I was discouraged last year with poor productivity in my first SFG. I posted my frustration and got lots of excellent feedback and suggestions, much of it the same as you have received, regarding the compost component of MM and other issues. The advice was spot on.

I do see apparent chunks of bark or wood in your MM, and those always suck the nitrogen out of your MM, which explains the yellowing plants. My MM last year was similar, and I sent it for testing and found it deficient in nitrogen. I ended up fertilizing my garden last year and using blood meal, and afterwards I got much more productivity.

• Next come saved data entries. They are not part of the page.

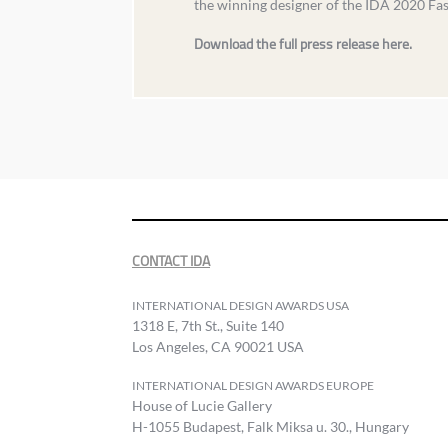
the winning designer of the IDA 2020 Fa
Download the full press release here.
CONTACT IDA
INTERNATIONAL DESIGN AWARDS USA
1318 E, 7th St., Suite 140
Los Angeles, CA 90021 USA
INTERNATIONAL DESIGN AWARDS EUROPE
House of Lucie Gallery
H-1055 Budapest, Falk Miksa u. 30., Hungary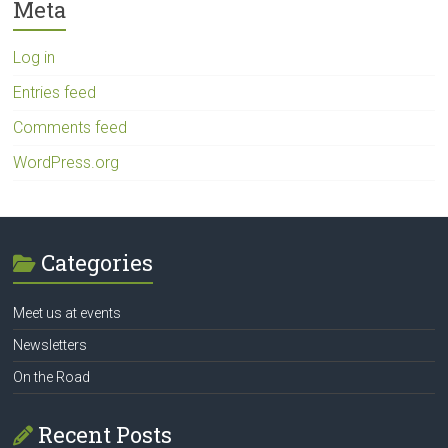
Meta
Log in
Entries feed
Comments feed
WordPress.org
Categories
Meet us at events
Newsletters
On the Road
Recent Posts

The use of 5 different composts is important to get the full variety of nutrients. Much landscape compost, municipal compost, and purchased compost contains lots of wood and bark chips, which don't contribute nutrients to the mix at all and are not really fully composted. These composts are not very balanced in their nutrient content. After the advice I received about that, I learned to read carefully the components of any purchased compost and to avoid bags that have "woodland" compost and peat in them. This year, after incorporating a lot of my own homegrown compost, chickety-doo, worm castings, and other compost into my MM, my garden is going gangbusters.

Chalk this year up to a learning year in which you develop your garden as you learn from the excellent gardeners on this site who are so willing to help. Also, start a good compost pile that includes a variety of materials and a good mixture of greens and browns so that you don't have to rely on the commercial products so much in the future. There is a lot of very good info about that in other posts.